▸ **SELECTED TEXT**
Iowa lawmakers go nuclear on state supremes

You guys make a constitutional ruling that goes against our puritanical beliefs?

We’ll show you.

Quick background, if you’re not up on Iowa politics and court decisions:

  • In 1998 the Iowa legislature passed a Defense of Marriage Act, ruling marriage to be only between one man and one woman.

  • In 2009 a suit against the law reached the state Supreme Court. The 7 justices ruled unanimously that the law violated the state constitution … particularly the equal protection clause. In other words, the court ruled the constitution says you cannot deny same-sex couples the rights granted to opposite-sex couples.

  • Every election, Iowa requires a certain number of judges to stand for a retention vote. 2010 was one of those years. A number of conservative activists took that opportunity to rile up outrage about this decision, which resulted in the three Supreme Court justices on the ballot losing their jobs. (Interestingly, no other state judge was voted out, including the appellate judge who first ruled against the Defense of Marriage Act … and there was also the opportunity to call a constitutional convention on the 2010 ballot, which the activists [blinded by impotent rage, no doubt] didn’t seize on instead, which would have actually been a chance to, you know, change the constitution.)

  • And now we are here. A few newly-elected GOP state representatives have decided, in their infinite wisdom no doubt granted by God himself, to attempt to impeach the remaining four Supreme Court justices. The grounds? This is rich … violating the state constitution with their decision that found the Defense of Marriage Act unconstitutional.

Is Lewis Carroll writing our history or what? This is completely insane. Now, this impeachment effort will not succeed (the state Senate, which would require a two-thirds majority on impeachment, still has a small Democratic majority), but it will likely pass in the House. Jeepers! Can’t anybody in this state think straight? (Straight … heh … I guess thinking straight is the problem, isn’t it?)

Conservatives are pissed because they claim the court should have sent the DoMA back to the statehouse for revamping, instead of invalidating it and permitting same-sex marriages. They just don’t want to accept the Cliffs Notes version: Anything a straight Iowan has the right to do, a gay Iowan also has the right to do. That’s what our constitution says, and that’s what the justices affirmed.

▸ **REQUIRED ACTION 1**
Write out the records word for word, from the line containing "de vie. Tri, stockage, collecte… Des règles" through the last line of the records, omitting the picture markers.
The records below are unrelated to the Iowa post.

▸ **DATA UNDER STUDY**
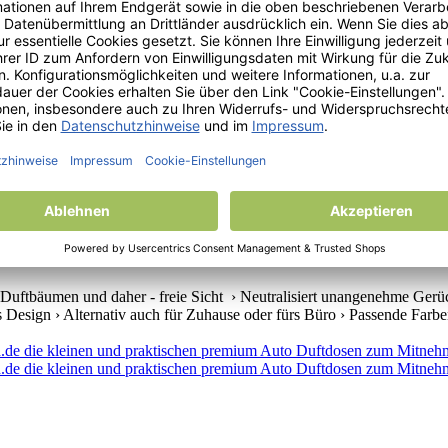
r Befestigung am Rückspiegel im Auto› Kann auch für kleine Räumlichk
Design ist an der jeweiligen Duftrichtung angepasst› Sie können den D
Duftbäumen und daher - freie Sicht › Neutralisiert unangenehme Gerüc
s Design › Alternativ auch für Zuhause oder fürs Büro › Passende Farben 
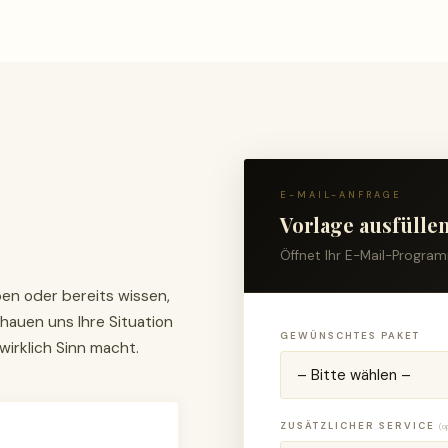
E-MAIL-ANFRAGE
Vorlage ausfülle
Öffnet Ihr E-Mail-Program
ben oder bereits wissen,
hauen uns Ihre Situation
GEWÜNSCHTES PAKET
wirklich Sinn macht.
ZUSÄTZLICHER SERVICE
(o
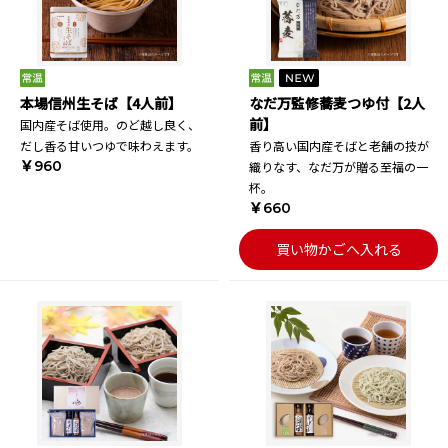
本場信州生そば【4人前】
なだ万監修蕎麦つゆ付【2人
前】
国内産そば使用。のど越し良く、
だし香る甘いつゆで味わえます。
香り高い国内産そばと老舗の技が
￥960
織りなす、なだ万が贈る至福の一
杯。
￥660
買い物かごへ入れる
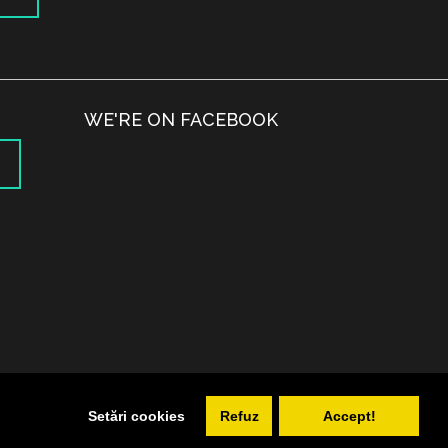
WE'RE ON FACEBOOK
.
Setări cookies
Refuz
Accept!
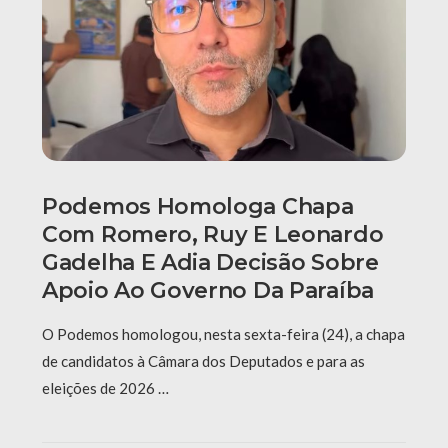
Podemos Homologa Chapa
Com Romero, Ruy E Leonardo
Gadelha E Adia Decisão Sobre
Apoio Ao Governo Da Paraíba
O Podemos homologou, nesta sexta-feira (24), a chapa
de candidatos à Câmara dos Deputados e para as
eleições de 2026 …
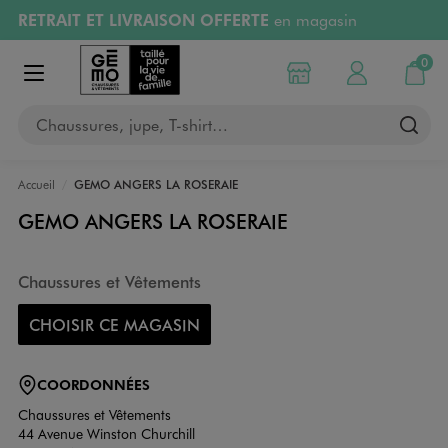
RETRAIT ET LIVRAISON OFFERTE
en magasin
Aller au contenu principal
Aller à la navigation
Retours OFFERTS
pendant 30 jours
0
Choisir mon magasin
Mon compte
Mon pa
Afficher le menu
PAYEZ EN 3x SANS FRAIS
dès 50€
Chaussures, jupe, T-shirt…
RÉSERVATION GRATUITE
4h en magasin
Accueil
GEMO ANGERS LA ROSERAIE
GEMO ANGERS LA ROSERAIE
Chaussures et Vêtements
CHOISIR CE MAGASIN
COORDONNÉES
Chaussures et Vêtements
44 Avenue Winston Churchill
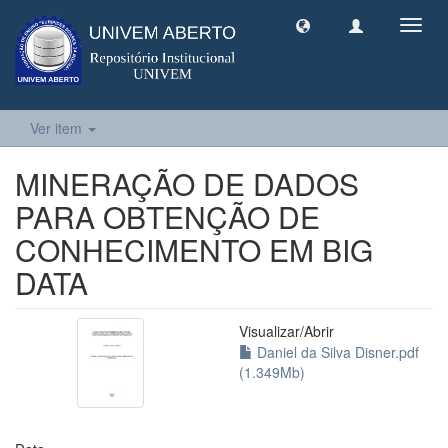
Toggl
navig
Ver item
MINERAÇÃO DE DADOS
PARA OBTENÇÃO DE
CONHECIMENTO EM BIG
DATA
Visualizar/
Abrir
Daniel da Silva Disner.pdf
(1.349Mb)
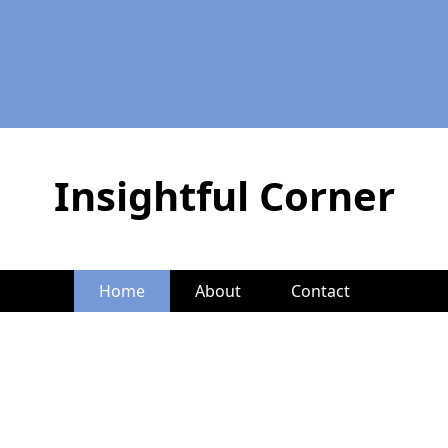
Insightful Corner
Home
About
Contact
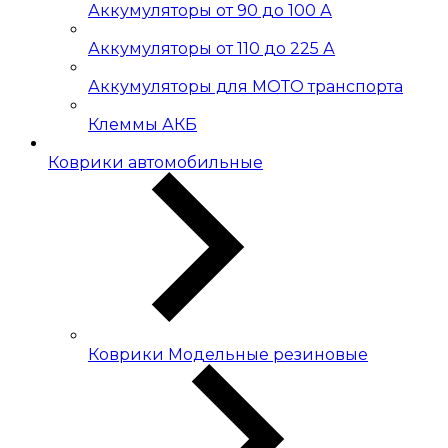
Аккумуляторы от 90 до 100 А
Аккумуляторы от 110 до 225 А
Аккумуляторы для МОТО транспорта
Клеммы АКБ
Коврики автомобильные
Коврики Модельные резиновые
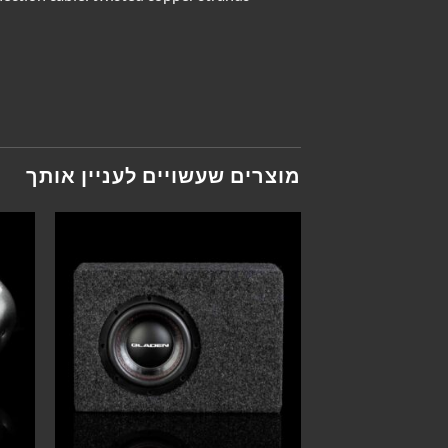
מוצרים שעשויים לעניין אותך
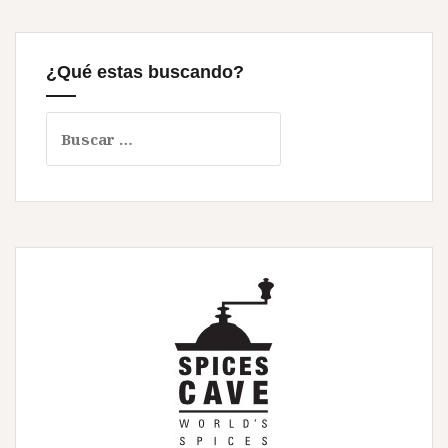
¿Qué estas buscando?
Buscar:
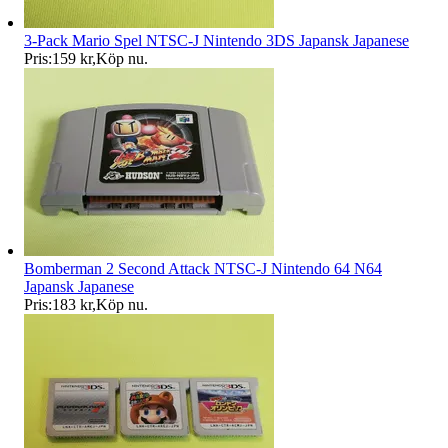
3-Pack Mario Spel NTSC-J Nintendo 3DS Japansk Japanese
Pris:
159 kr
,
Köp nu
.
Bomberman 2 Second Attack NTSC-J Nintendo 64 N64
Japansk Japanese
Pris:
183 kr
,
Köp nu
.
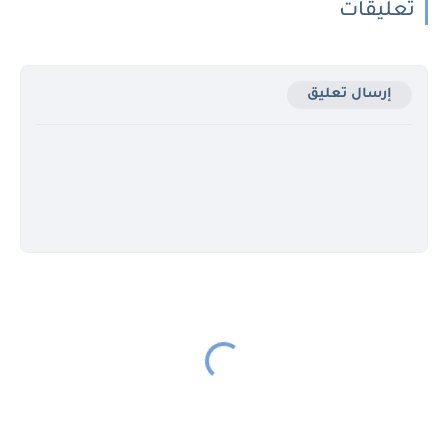
تعليقات
إرسال تعليق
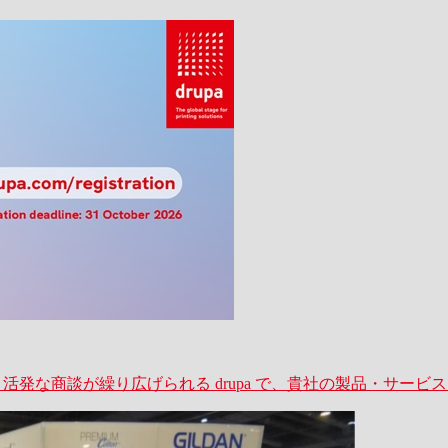
業が一堂に会し、活発な商談が繰り広げられる drupa で、貴社の製品・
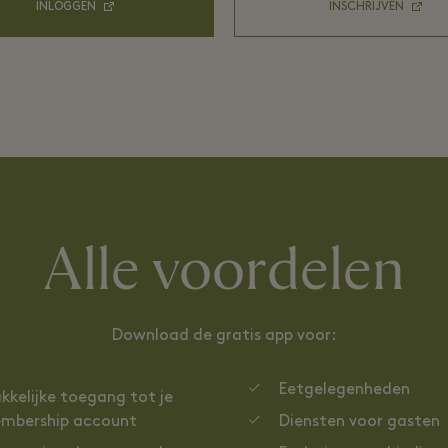
INLOGGEN
INSCHRIJVEN
Alle voordelen
Download de gratis app voor:
Eetgelegenheden
kkelijke toegang tot je
mbership account
Diensten voor gasten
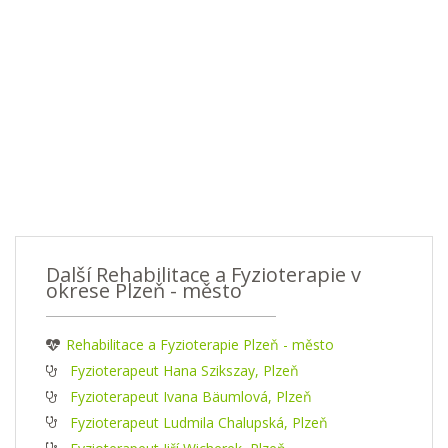
Další Rehabilitace a Fyzioterapie v
okrese Plzeň - město
Rehabilitace a Fyzioterapie Plzeň - město
Fyzioterapeut Hana Szikszay, Plzeň
Fyzioterapeut Ivana Bäumlová, Plzeň
Fyzioterapeut Ludmila Chalupská, Plzeň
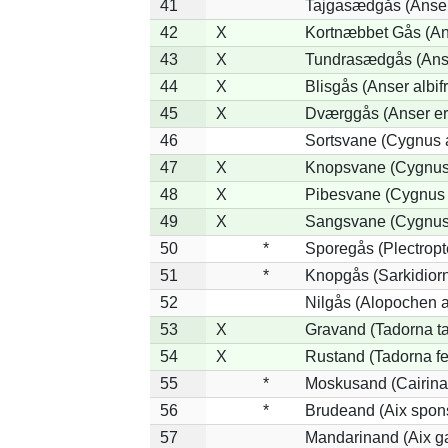
41
Tajgasædgås (Anser 
42
X
Kortnæbbet Gås (An
43
X
Tundrasædgås (Anser
44
X
Blisgås (Anser albif
45
X
Dværggås (Anser er
46
Sortsvane (Cygnus a
47
X
Knopsvane (Cygnus 
48
X
Pibesvane (Cygnus
49
X
Sangsvane (Cygnus
50
*
Sporegås (Plectrop
51
*
Knopgås (Sarkidiorn
52
Nilgås (Alopochen a
53
X
Gravand (Tadorna t
54
X
Rustand (Tadorna fe
55
*
Moskusand (Cairina
56
*
Brudeand (Aix spon
57
Mandarinand (Aix ga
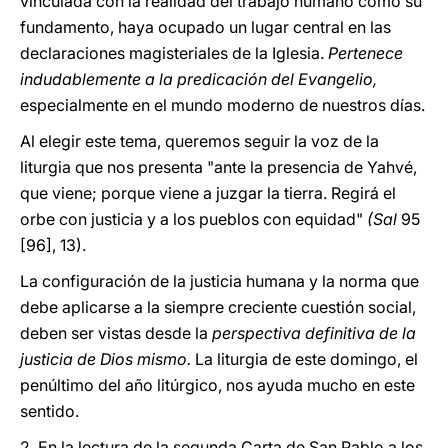
vinculada con la realidad del trabajo humano como su
fundamento, haya ocupado un lugar central en las
declaraciones magisteriales de la Iglesia.
Pertenece
indudablemente a la predicación del Evangelio,
especialmente en el mundo moderno de nuestros días.
Al elegir este tema, queremos seguir la voz de la
liturgia que nos presenta "ante la presencia de Yahvé,
que viene; porque viene a juzgar la tierra. Regirá el
orbe con justicia y a los pueblos con equidad"
(Sal
95
[96], 13).
La configuración de la justicia humana y la norma que
debe aplicarse a la siempre creciente cuestión social,
deben ser vistas desde la
perspectiva definitiva de la
justicia de Dios mismo.
La liturgia de este domingo, el
penúltimo del año litúrgico, nos ayuda mucho en este
sentido.
2. En la lectura de la segunda Carta de San Pablo a los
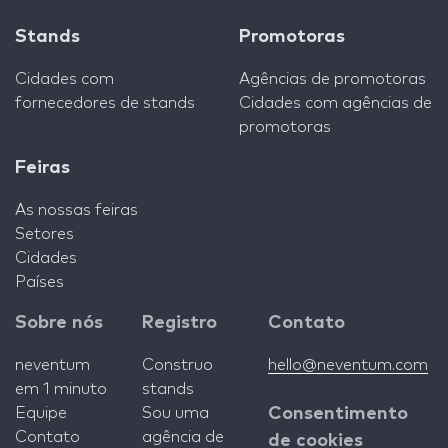
Stands
Promotoras
Cidades com
Agências de promotoras
fornecedores de stands
Cidades com agências de
promotoras
Feiras
As nossas feiras
Setores
Cidades
Países
Sobre nós
Registro
Contato
neventum
Construo
hello@neventum.com
em 1 minuto
stands
Equipe
Sou uma
Consentimento
Contato
agência de
de cookies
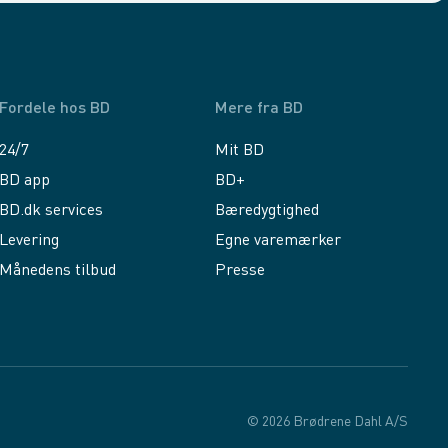
Fordele hos BD
Mere fra BD
24/7
Mit BD
BD app
BD+
BD.dk services
Bæredygtighed
Levering
Egne varemærker
Månedens tilbud
Presse
© 2026 Brødrene Dahl A/S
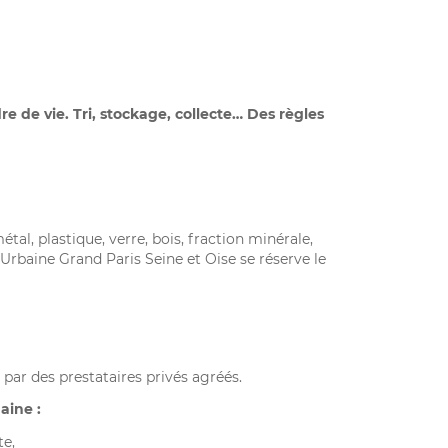
 de vie. Tri, stockage, collecte… Des règles
al, plastique, verre, bois, fraction minérale,
 Urbaine Grand Paris Seine et Oise se réserve le
par des prestataires privés agréés.
aine :
te,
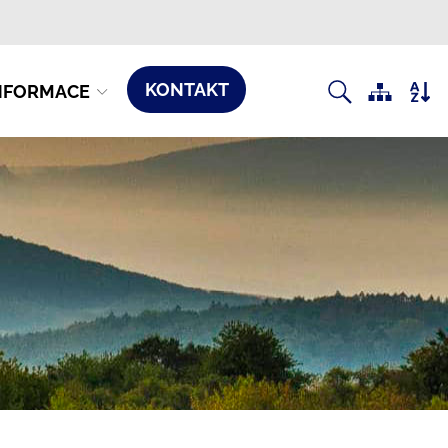
KONTAKT
NFORMACE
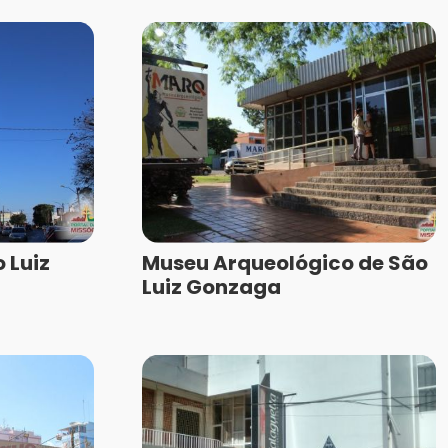
 Luiz
Museu Arqueológico de São
Luiz Gonzaga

▸ **REQUIRED ACTION 2**
From the Iowa post, copy everything from "We’ll show you." through "to opposite-sex couples." word for word.

▸ **TASK SOLUTION 1**
 de vie. Tri, stockage, collecte… Des règles
al, plastique, verre, bois, fraction minérale,
 Urbaine Grand Paris Seine et Oise se réserve le
par des prestataires privés agréés.
aine :
te,
KONTAKT
NFORMACE
 Luiz
Museu Arqueológico de São
Luiz Gonzaga

▸ **TASK SOLUTION 2**
We’ll show you.

Quick background, if you’re not up on Iowa politics and court decisions:

  • In 1998 the Iowa legislature passed a Defense of Marriage Act, ruling marriage to be only between one man and one woman.

  • In 2009 a suit against the law reached the state Supreme Court. The 7 justices ruled unanimously that the law violated the state constitution … particularly the equal protection clause. In other words, the court ruled the constitution says you cannot deny same-sex couples the rights granted to opposite-sex couples.